Dual Treatment Could Prevent Breast Cancer Recurrence
UK researchers have discovered that using both radiation and chemotherapy during the early stages of breast cancer “significantly” reduces the risk that tumors will return, according to a Saturday report from Kate Kelland of Reuters.
In addition, according to Kelland, the researchers claim that this medical one-two punch, officially referred to as synchronous chemoradiation, “could also save lives among people with breast cancer, a disease that currently kills 425,000 women a year worldwide…has limited side effects and does not harm patients’ quality of life, should be considered for use by all breast cancer doctors.”
The findings of the SEquencing of Chemotherapy and Radiotherapy in Adjuvant Breast cancer (SECRAB) study, which was led by University Hospitals Birmingham Trust Consultant Clinical Oncologist Indrajit Fernando, was presented Sunday during the 2011 European Multidisciplinary Cancer Congress in Stockholm, Sweden, according to a European CanCer Organisation (ECCO) press release.

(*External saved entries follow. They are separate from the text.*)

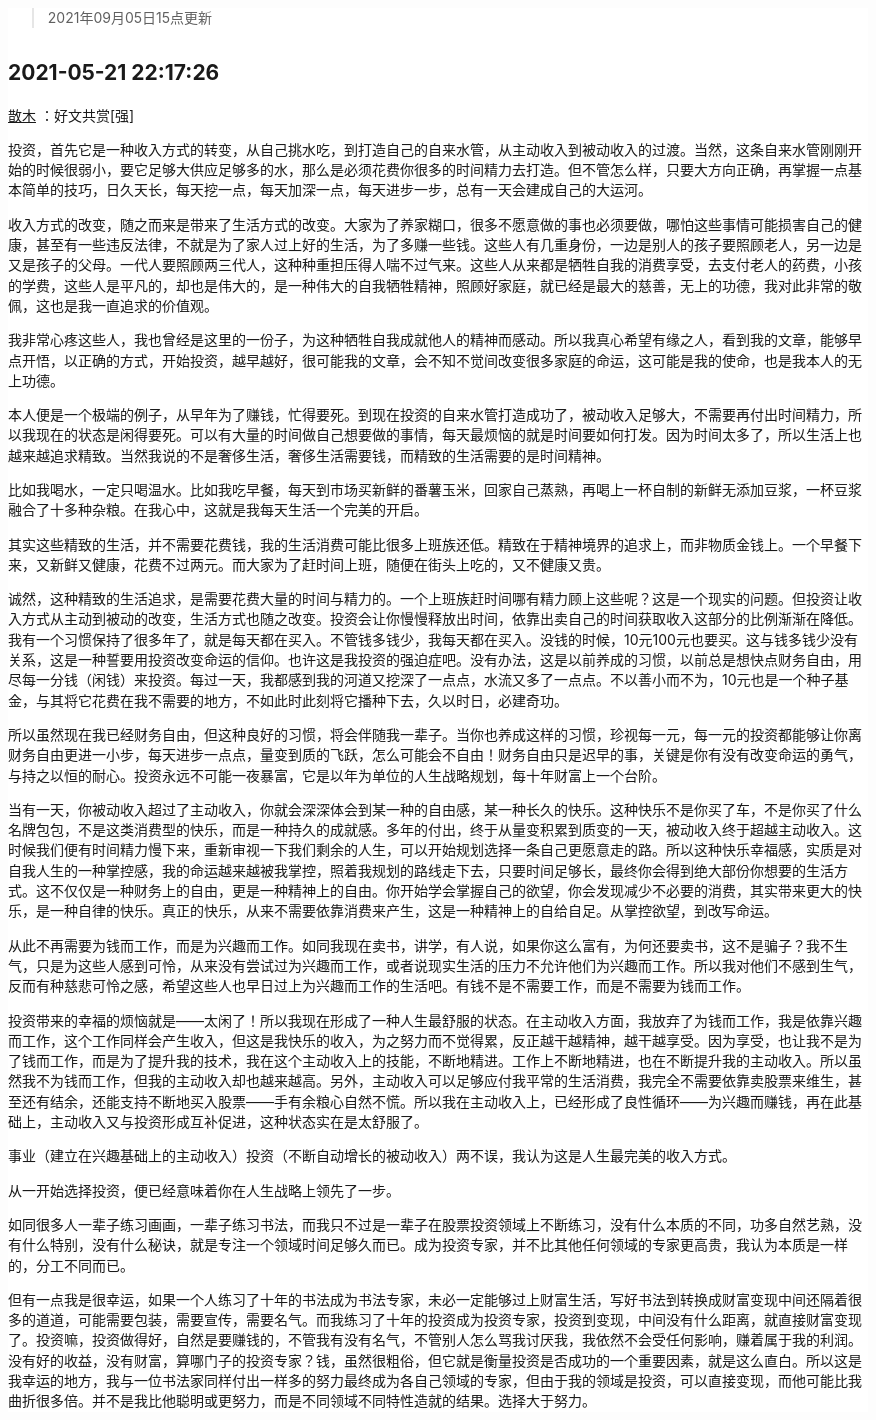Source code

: > 2021年09月05日15点更新
<link rel="stylesheet" href="https://cdn.jsdelivr.net/gh/taotie6/sampleJSON@main/css/photo_show.css">


 ## 2021-05-21 22:17:26 

 [㪚木](https://www.coolapk.com/feed/27130541?shareKey=NGE4NTk3ZjU5OWMwNjEzMTc3Zjg~) ：好文共赏[强]

投资，首先它是一种收入方式的转变，从自己挑水吃，到打造自己的自来水管，从主动收入到被动收入的过渡。当然，这条自来水管刚刚开始的时候很弱小，要它足够大供应足够多的水，那么是必须花费你很多的时间精力去打造。但不管怎么样，只要大方向正确，再掌握一点基本简单的技巧，日久天长，每天挖一点，每天加深一点，每天进步一步，总有一天会建成自己的大运河。

收入方式的改变，随之而来是带来了生活方式的改变。大家为了养家糊口，很多不愿意做的事也必须要做，哪怕这些事情可能损害自己的健康，甚至有一些违反法律，不就是为了家人过上好的生活，为了多赚一些钱。这些人有几重身份，一边是别人的孩子要照顾老人，另一边是又是孩子的父母。一代人要照顾两三代人，这种种重担压得人喘不过气来。这些人从来都是牺牲自我的消费享受，去支付老人的药费，小孩的学费，这些人是平凡的，却也是伟大的，是一种伟大的自我牺牲精神，照顾好家庭，就已经是最大的慈善，无上的功德，我对此非常的敬佩，这也是我一直追求的价值观。

我非常心疼这些人，我也曾经是这里的一份子，为这种牺牲自我成就他人的精神而感动。所以我真心希望有缘之人，看到我的文章，能够早点开悟，以正确的方式，开始投资，越早越好，很可能我的文章，会不知不觉间改变很多家庭的命运，这可能是我的使命，也是我本人的无上功德。

本人便是一个极端的例子，从早年为了赚钱，忙得要死。到现在投资的自来水管打造成功了，被动收入足够大，不需要再付出时间精力，所以我现在的状态是闲得要死。可以有大量的时间做自己想要做的事情，每天最烦恼的就是时间要如何打发。因为时间太多了，所以生活上也越来越追求精致。当然我说的不是奢侈生活，奢侈生活需要钱，而精致的生活需要的是时间精神。

比如我喝水，一定只喝温水。比如我吃早餐，每天到市场买新鲜的番薯玉米，回家自己蒸熟，再喝上一杯自制的新鲜无添加豆浆，一杯豆浆融合了十多种杂粮。在我心中，这就是我每天生活一个完美的开启。

其实这些精致的生活，并不需要花费钱，我的生活消费可能比很多上班族还低。精致在于精神境界的追求上，而非物质金钱上。一个早餐下来，又新鲜又健康，花费不过两元。而大家为了赶时间上班，随便在街头上吃的，又不健康又贵。

诚然，这种精致的生活追求，是需要花费大量的时间与精力的。一个上班族赶时间哪有精力顾上这些呢？这是一个现实的问题。但投资让收入方式从主动到被动的改变，生活方式也随之改变。投资会让你慢慢释放出时间，依靠出卖自己的时间获取收入这部分的比例渐渐在降低。我有一个习惯保持了很多年了，就是每天都在买入。不管钱多钱少，我每天都在买入。没钱的时候，10元100元也要买。这与钱多钱少没有关系，这是一种誓要用投资改变命运的信仰。也许这是我投资的强迫症吧。没有办法，这是以前养成的习惯，以前总是想快点财务自由，用尽每一分钱（闲钱）来投资。每过一天，我都感到我的河道又挖深了一点点，水流又多了一点点。不以善小而不为，10元也是一个种子基金，与其将它花费在我不需要的地方，不如此时此刻将它播种下去，久以时日，必建奇功。

所以虽然现在我已经财务自由，但这种良好的习惯，将会伴随我一辈子。当你也养成这样的习惯，珍视每一元，每一元的投资都能够让你离财务自由更进一小步，每天进步一点点，量变到质的飞跃，怎么可能会不自由！财务自由只是迟早的事，关键是你有没有改变命运的勇气，与持之以恒的耐心。投资永远不可能一夜暴富，它是以年为单位的人生战略规划，每十年财富上一个台阶。

当有一天，你被动收入超过了主动收入，你就会深深体会到某一种的自由感，某一种长久的快乐。这种快乐不是你买了车，不是你买了什么名牌包包，不是这类消费型的快乐，而是一种持久的成就感。多年的付出，终于从量变积累到质变的一天，被动收入终于超越主动收入。这时候我们便有时间精力慢下来，重新审视一下我们剩余的人生，可以开始规划选择一条自己更愿意走的路。所以这种快乐幸福感，实质是对自我人生的一种掌控感，我的命运越来越被我掌控，照着我规划的路线走下去，只要时间足够长，最终你会得到绝大部份你想要的生活方式。这不仅仅是一种财务上的自由，更是一种精神上的自由。你开始学会掌握自己的欲望，你会发现减少不必要的消费，其实带来更大的快乐，是一种自律的快乐。真正的快乐，从来不需要依靠消费来产生，这是一种精神上的自给自足。从掌控欲望，到改写命运。

从此不再需要为钱而工作，而是为兴趣而工作。如同我现在卖书，讲学，有人说，如果你这么富有，为何还要卖书，这不是骗子？我不生气，只是为这些人感到可怜，从来没有尝试过为兴趣而工作，或者说现实生活的压力不允许他们为兴趣而工作。所以我对他们不感到生气，反而有种慈悲可怜之感，希望这些人也早日过上为兴趣而工作的生活吧。有钱不是不需要工作，而是不需要为钱而工作。

投资带来的幸福的烦恼就是——太闲了！所以我现在形成了一种人生最舒服的状态。在主动收入方面，我放弃了为钱而工作，我是依靠兴趣而工作，这个工作同样会产生收入，但这是我快乐的收入，为之努力而不觉得累，反正越干越精神，越干越享受。因为享受，也让我不是为了钱而工作，而是为了提升我的技术，我在这个主动收入上的技能，不断地精进。工作上不断地精进，也在不断提升我的主动收入。所以虽然我不为钱而工作，但我的主动收入却也越来越高。另外，主动收入可以足够应付我平常的生活消费，我完全不需要依靠卖股票来维生，甚至还有结余，还能支持不断地买入股票——手有余粮心自然不慌。所以我在主动收入上，已经形成了良性循环——为兴趣而赚钱，再在此基础上，主动收入又与投资形成互补促进，这种状态实在是太舒服了。

事业（建立在兴趣基础上的主动收入）投资（不断自动增长的被动收入）两不误，我认为这是人生最完美的收入方式。

从一开始选择投资，便已经意味着你在人生战略上领先了一步。

如同很多人一辈子练习画画，一辈子练习书法，而我只不过是一辈子在股票投资领域上不断练习，没有什么本质的不同，功多自然艺熟，没有什么特别，没有什么秘诀，就是专注一个领域时间足够久而已。成为投资专家，并不比其他任何领域的专家更高贵，我认为本质是一样的，分工不同而已。

但有一点我是很幸运，如果一个人练习了十年的书法成为书法专家，未必一定能够过上财富生活，写好书法到转换成财富变现中间还隔着很多的道道，可能需要包装，需要宣传，需要名气。而我练习了十年的投资成为投资专家，投资到变现，中间没有什么距离，就直接财富变现了。投资嘛，投资做得好，自然是要赚钱的，不管我有没有名气，不管别人怎么骂我讨厌我，我依然不会受任何影响，赚着属于我的利润。没有好的收益，没有财富，算哪门子的投资专家？钱，虽然很粗俗，但它就是衡量投资是否成功的一个重要因素，就是这么直白。所以这是我幸运的地方，我与一位书法家同样付出一样多的努力最终成为各自己领域的专家，但由于我的领域是投资，可以直接变现，而他可能比我曲折很多倍。并不是我比他聪明或更努力，而是不同领域不同特性造就的结果。选择大于努力。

“The results show that synchronous chemoradiation reduces the risk of local cancer recurrence by 35% in women with early breast cancer,” Fernando, who also serves as an Honorary Senior Lecturer at the University of Birmingham, said in a statement. “After a follow-up of over eight years, only 41 patients in the synchronous chemoradiation group had suffered a recurrence compared with 63 patients in the sequential chemoradiation group.”
The research was conducted at 48 different locations throughout the UK and is said to be the largest study to ever analyze synchronous chemoradiation as a treatment option. Nearly 2,300 women participated in the trial.

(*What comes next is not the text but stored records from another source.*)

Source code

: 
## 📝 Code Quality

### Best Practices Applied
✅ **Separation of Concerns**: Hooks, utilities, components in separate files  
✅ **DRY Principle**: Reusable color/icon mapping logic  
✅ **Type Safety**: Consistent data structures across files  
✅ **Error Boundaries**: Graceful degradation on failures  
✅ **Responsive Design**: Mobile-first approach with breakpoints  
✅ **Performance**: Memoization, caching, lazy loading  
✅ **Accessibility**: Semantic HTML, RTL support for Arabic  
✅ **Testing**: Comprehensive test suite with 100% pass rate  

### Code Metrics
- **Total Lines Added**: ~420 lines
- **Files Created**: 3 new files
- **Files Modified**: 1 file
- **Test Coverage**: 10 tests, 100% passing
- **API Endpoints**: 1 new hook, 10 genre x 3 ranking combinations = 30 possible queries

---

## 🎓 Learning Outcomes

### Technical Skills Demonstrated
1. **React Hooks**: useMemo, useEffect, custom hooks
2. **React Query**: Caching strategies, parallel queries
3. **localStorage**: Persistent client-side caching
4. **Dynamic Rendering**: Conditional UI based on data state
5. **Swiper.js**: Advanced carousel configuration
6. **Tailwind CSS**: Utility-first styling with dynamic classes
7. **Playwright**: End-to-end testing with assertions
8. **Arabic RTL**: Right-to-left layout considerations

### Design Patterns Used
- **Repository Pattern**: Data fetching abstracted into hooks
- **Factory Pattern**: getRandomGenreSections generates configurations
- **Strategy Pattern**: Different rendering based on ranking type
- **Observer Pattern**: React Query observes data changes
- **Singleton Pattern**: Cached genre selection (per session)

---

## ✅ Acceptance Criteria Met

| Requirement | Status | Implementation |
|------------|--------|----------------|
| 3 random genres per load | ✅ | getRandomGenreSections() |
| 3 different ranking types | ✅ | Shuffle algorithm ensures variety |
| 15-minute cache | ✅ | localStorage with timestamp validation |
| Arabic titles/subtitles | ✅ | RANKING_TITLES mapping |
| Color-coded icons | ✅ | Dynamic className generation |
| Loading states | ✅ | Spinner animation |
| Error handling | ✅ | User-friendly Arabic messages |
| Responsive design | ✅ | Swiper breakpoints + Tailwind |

Of those participants, 1,146 received sequential chemoradiation, and the remainder received the treatments synchronously. The researchers then looked at each group’s skin reactions, breast and arm symptoms, and overall quality of life.

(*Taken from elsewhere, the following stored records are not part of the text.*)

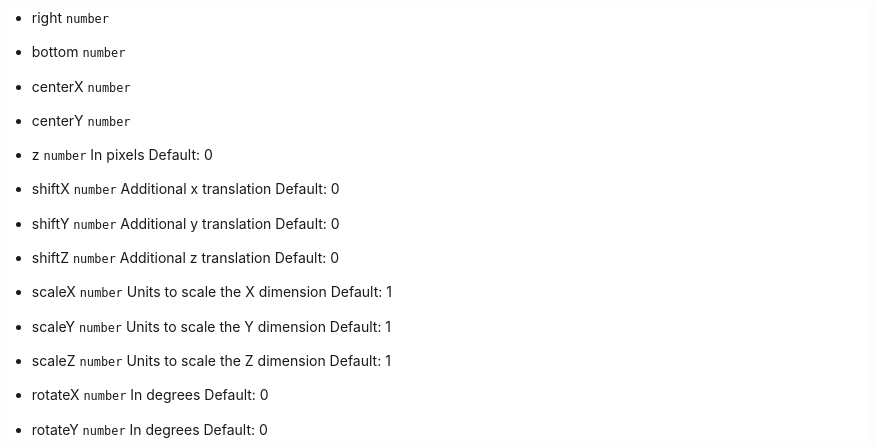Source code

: - right
  `number`

- bottom
  `number`

- centerX
  `number`

- centerY
  `number`

- z
  `number`
  In pixels
  Default: 0

- shiftX
  `number`
  Additional x translation
  Default: 0

- shiftY
  `number`
  Additional y translation
  Default: 0

- shiftZ
  `number`
  Additional z translation
  Default: 0


- scaleX
  `number`
  Units to scale the X dimension
  Default: 1


- scaleY
  `number`
  Units to scale the Y dimension
  Default: 1

- scaleZ
  `number`
  Units to scale the Z dimension
  Default: 1


- rotateX
  `number`
  In degrees
  Default: 0


- rotateY
  `number`
  In degrees
  Default: 0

“Although the results of the main study showed that patients in the synchronous chemoradiation group had a significantly worse skin reaction, only four percent of patients in the synchronous arm had a severe reaction which would have taken several weeks to heal and subsequently affect quality of life. The majority of women had a moderate skin reaction which would have settled in a very short period of time and this had no detrimental effect on their quality of life,” he says.
Kelland reports that after a five-year period, only 2.8% of those who received both treatments at the same time had recurring tumors, compared to 5.1% of those who received radiation and chemotherapy individually.